I like to think that I’m a pretty handy fellow on the DIY front but we’re talking about hanging drywall or fixing a clogged drain. I wouldn’t try and set a broken bone much less perform genital surgery with an Xacto knife and a stack of bandaids.
Exactly.
I’ve had a doctor examine my equipment exactly once as an adult, and the doctor was an absolutely smoking hot woman, in her late twenties or early thirties. The sort that would turn my head in a bar or nightclub.
But once she started flipping my junk around with her little spatula thing, and making clinical observations, an erection was the absolute last thing that was likely to happen.
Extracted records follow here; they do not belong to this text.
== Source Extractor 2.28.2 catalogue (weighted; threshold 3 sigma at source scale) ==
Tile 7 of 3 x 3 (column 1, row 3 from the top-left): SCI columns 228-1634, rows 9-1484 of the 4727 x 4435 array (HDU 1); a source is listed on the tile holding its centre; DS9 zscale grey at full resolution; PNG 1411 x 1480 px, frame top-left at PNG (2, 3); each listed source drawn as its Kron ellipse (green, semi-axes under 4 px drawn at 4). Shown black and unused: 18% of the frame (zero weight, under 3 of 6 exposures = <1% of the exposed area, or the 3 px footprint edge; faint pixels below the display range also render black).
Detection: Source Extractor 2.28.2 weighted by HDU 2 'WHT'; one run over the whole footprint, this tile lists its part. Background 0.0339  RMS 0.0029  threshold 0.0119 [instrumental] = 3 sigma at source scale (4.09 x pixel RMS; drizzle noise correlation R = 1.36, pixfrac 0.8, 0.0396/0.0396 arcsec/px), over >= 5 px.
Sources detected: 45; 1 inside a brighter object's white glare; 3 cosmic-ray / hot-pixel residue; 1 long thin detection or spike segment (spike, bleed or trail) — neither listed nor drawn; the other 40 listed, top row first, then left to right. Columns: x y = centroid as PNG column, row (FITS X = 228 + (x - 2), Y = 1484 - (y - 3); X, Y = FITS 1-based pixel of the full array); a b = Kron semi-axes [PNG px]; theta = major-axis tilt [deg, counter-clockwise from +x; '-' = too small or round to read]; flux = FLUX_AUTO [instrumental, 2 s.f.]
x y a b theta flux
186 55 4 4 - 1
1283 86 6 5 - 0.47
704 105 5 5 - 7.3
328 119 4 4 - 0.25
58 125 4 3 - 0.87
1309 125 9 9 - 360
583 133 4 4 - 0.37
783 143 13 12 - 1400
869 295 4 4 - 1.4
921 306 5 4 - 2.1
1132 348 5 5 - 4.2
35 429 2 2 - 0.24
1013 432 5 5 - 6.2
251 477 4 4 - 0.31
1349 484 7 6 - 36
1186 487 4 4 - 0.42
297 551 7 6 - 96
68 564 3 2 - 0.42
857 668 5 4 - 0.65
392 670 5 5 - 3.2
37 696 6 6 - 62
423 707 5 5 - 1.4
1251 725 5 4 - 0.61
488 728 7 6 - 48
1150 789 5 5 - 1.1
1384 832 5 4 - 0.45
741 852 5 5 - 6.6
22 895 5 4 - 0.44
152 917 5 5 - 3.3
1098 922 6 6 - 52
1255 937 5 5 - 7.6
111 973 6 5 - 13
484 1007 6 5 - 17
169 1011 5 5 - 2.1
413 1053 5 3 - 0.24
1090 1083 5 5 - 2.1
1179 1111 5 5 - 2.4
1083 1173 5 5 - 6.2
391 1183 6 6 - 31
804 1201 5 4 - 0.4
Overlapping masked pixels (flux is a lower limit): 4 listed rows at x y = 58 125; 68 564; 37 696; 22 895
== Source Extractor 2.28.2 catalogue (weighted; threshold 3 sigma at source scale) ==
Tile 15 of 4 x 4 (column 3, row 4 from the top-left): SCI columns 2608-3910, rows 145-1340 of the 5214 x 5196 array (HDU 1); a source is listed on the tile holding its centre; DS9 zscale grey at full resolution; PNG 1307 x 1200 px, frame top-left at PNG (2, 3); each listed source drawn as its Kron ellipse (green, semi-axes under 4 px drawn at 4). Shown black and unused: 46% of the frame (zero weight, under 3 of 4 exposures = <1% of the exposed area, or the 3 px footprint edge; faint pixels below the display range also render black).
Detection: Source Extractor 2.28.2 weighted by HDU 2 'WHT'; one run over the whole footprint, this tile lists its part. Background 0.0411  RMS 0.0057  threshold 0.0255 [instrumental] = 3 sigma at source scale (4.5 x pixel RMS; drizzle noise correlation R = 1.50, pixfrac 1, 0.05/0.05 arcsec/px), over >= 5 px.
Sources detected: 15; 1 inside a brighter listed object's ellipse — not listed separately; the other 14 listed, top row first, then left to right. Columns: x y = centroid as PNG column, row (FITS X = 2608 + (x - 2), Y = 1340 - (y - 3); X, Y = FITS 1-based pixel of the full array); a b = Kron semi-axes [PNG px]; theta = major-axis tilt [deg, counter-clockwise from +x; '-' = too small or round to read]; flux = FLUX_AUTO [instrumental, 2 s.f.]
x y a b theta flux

I’ve never done anything like that, but I have pierced my scrotum. Three times, actually, because it’s harder than you think to get it straight, even with clamps. There’s actually even a video of it at bmevideo.com, but you’d have to have a membership to view it.
ETA:
Cite? Email’s in the profile!
Of course not.
You’d need alcohol and antibiotic ointment in addition to a cutting instrument and bandages. I, personally, never perform surgery without a good sharp pair of splinter tweezers on hand. They are useful for all sorts of tasks.
Holy crap, I think I may have one of these, albiet a small one. I had no idea, I just thought I had a gnarly sack.
I’ll inspect closer when I get home. I may have to remove it myself if that’s the case, I have a constant compulsion to pick at things on my body. Scabs last for at least a month, and I… well I… I should just stop there shouldn’t I?